MtICHI

some HP along with a WW and RSI OB+ fundamental

MtICHI Updated   
TVC:USOIL   CFDs on WTI Crude Oil
we see some HP on the chart and WW and RSI oversold are bullish sign toward 90$
we may see a divergence before this expected bullish move.
we should wait for confirmation e.g. above ema200 to get into trade.

fundamental:
The market is worried that demand will fall due to problems with coronavirus in China and recession in developed economies. At this point, market participants are not ready to focus on the Russian oil price cap story.

However, the situation may change quickly as the price cap mechanism will be implemented on December 5. The price cap itself will serve as an important catalyst for the oil market.

In case the price cap is within the previously discussed $60 – $65 range, traders may view it as a bearish sign, as such a price cap could provide an opportunity to keep all Russian oil in the market even if Russia formally rejects the price cap mechanism.
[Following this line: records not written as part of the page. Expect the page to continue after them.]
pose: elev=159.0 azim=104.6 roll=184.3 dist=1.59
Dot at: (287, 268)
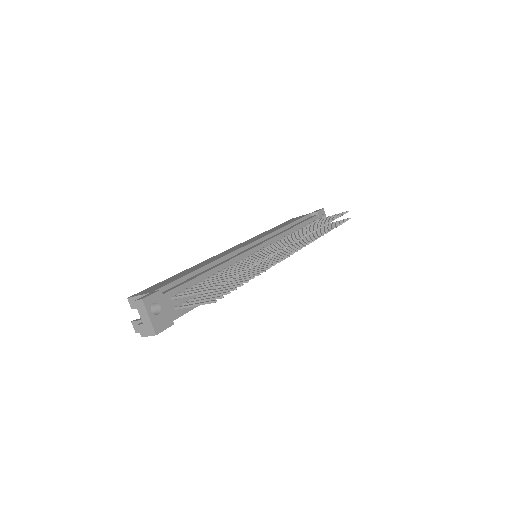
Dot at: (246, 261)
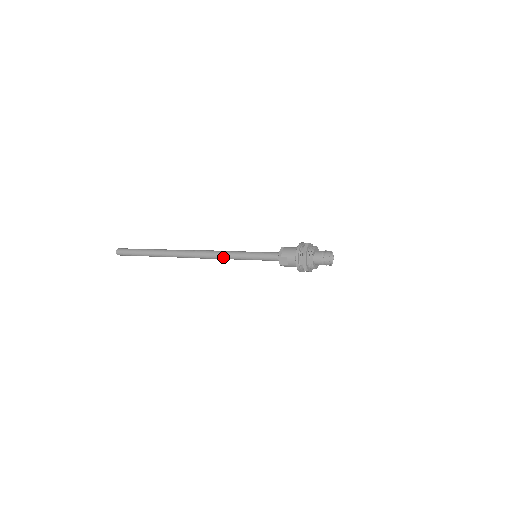
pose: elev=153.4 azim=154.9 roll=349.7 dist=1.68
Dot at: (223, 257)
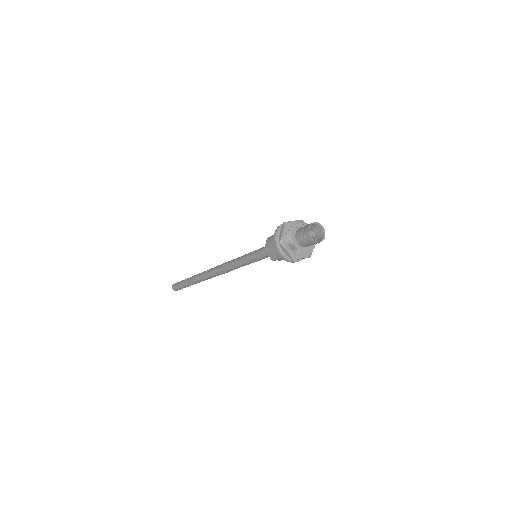
Dot at: (232, 268)
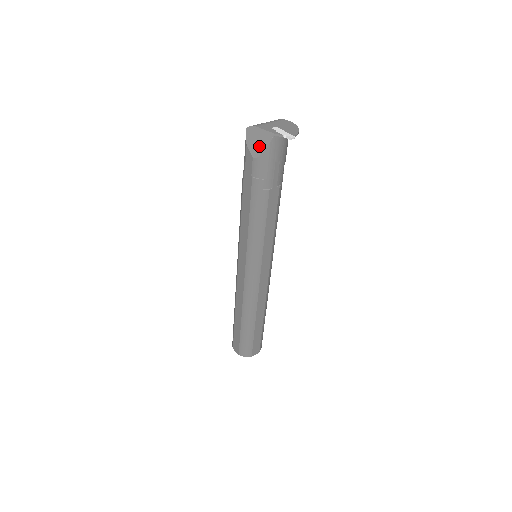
However, if the price cap is aggressive (for example, $40 – $50), the announcement may serve as a significant bullish catalyst for oil markets as it will be obvious that Russia would gladly take some of its oil out of the market to provide additional support to oil prices and try to hurt G7 countries.
Comment:
G-7 plans to announce their Russian oil price cap next Wednesday, although the timing of the release is fluid. The price cap seeks to knee-cap Russian oil sales by banning G-7 companies from providing the shipping and related services such as insurance needed to ship Russian oil anywhere in the world unless that oil is sold below the cap price. G-7 countries are seeking to reduce the amount of revenue that Russia earns from oil sales to reduce the amount of funding it has available for its invasion of Ukraine. Bloomberg reported that the cap is due to come into force for new bookings after December 5. The price cap embargo should be supportive for global oil prices since it is likely to crimp Russian oil exports and reduce the supply of world oil.
Comment:
For weeks, supply concerns had been propping up prices, but sentiment shifted throughout the week on renewed demand worries, which started with the bearish situation in China as COVID restrictions dampened nearly all hopes for a year-end rally.

Along with more expected rate hikes from the Fed, the weak Chinese demand fueled recession concerns even with the tightening of supply by OPEC+ and the European Union embargo of Russian oil in December.

Additionally, higher interest rates means a stronger U.S. Dollar, which tends to lead to lower foreign demand of dollar-denominated crude oil.